Officer Kochan testified that he saw dice and other gambling devices and that when Recznik opened the door to another room he, Kochan, looked over Recznik’s shoulder and saw many people gambling on a large dice table upon which was money and a green table covering. Micjan explained the presence of the money and dice table in this illuminating way: The money, $213, he had found on the street in a purse; the large dice table had been brought to him by strangers and left in his “apartment.” The moment Kochan (who had been invited by Recznik to come to the “party”) saw all these gambling paraphernalia, saw the people with money in their hands crying out in gambler’s language “I fade you,” *174he stated that all there were under arrest. That was his duty. Ohio law provides that an officer seeing a person committing a misdemeanor has a duty to arrest. Since the arrest was legal, the officer then had the authority to search the remainder of the building without a warrant. This he did. And when the case got to the jury it promptly convicted.

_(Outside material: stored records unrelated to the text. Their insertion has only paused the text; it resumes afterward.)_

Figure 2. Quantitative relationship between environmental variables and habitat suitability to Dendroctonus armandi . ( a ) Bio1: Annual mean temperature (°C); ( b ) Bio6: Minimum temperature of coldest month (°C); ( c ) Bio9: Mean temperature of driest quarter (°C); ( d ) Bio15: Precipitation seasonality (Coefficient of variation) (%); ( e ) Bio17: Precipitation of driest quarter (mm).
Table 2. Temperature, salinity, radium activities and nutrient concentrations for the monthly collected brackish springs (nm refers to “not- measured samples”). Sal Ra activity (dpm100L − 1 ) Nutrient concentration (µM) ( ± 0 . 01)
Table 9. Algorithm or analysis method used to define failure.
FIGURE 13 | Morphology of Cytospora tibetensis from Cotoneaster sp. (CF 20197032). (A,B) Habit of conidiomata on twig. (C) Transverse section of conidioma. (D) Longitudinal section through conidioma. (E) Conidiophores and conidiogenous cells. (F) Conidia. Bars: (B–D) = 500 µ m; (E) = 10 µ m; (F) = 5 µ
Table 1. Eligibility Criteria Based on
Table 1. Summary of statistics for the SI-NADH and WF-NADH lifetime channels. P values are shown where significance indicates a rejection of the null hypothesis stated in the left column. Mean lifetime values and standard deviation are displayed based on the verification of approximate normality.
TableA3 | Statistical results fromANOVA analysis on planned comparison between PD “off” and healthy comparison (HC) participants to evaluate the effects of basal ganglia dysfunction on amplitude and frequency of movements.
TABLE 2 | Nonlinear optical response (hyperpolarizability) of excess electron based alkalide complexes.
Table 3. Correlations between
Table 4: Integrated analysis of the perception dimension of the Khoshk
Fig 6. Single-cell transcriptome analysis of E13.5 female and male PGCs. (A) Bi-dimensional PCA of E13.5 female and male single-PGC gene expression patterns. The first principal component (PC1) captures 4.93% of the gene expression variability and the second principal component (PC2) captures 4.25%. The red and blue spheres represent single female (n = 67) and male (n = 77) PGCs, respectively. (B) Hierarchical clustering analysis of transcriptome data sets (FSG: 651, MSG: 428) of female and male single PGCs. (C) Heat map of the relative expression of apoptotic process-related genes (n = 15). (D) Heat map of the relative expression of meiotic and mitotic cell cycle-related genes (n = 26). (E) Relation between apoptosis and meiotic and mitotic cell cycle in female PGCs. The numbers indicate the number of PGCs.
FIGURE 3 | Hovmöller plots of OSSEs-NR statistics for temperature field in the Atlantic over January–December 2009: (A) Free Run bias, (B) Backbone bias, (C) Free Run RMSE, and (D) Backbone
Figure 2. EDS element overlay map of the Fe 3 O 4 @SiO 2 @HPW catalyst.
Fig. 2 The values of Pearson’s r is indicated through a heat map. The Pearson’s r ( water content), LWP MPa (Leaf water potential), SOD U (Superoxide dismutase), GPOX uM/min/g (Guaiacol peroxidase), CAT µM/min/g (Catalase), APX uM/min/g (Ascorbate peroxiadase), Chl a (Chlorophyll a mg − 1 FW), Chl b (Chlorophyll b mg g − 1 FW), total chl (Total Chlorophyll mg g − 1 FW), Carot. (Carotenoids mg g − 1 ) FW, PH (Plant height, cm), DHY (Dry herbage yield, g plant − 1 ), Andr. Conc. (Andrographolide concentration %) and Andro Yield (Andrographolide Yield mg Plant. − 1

There is no case decided by this Court that calls for a reversal here on the ground that the officer lacked probable cause to arrest for the misdemeanors he actually saw committed. One who will take the time to read this entire record as I have will find, I think, that this gambling establishment was so notorious in Lorain that it is not at all surprising that strangers to the police were urging them to do something about it. I wonder if in addition to having its just conviction reversed the City of Lorain will be compelled to return to their guilty owners the dice, dice tables, and other gambling devices that the officers took away as contraband. I regret very much that this Court, by its hasty, summary reversal, is providing its critics with such choice ammunition for their attacks.
I would deny certiorari. If, however, four members of the Court are determined to grant certiorari, I would set the case down for argument in the conventional fashion and the normal way.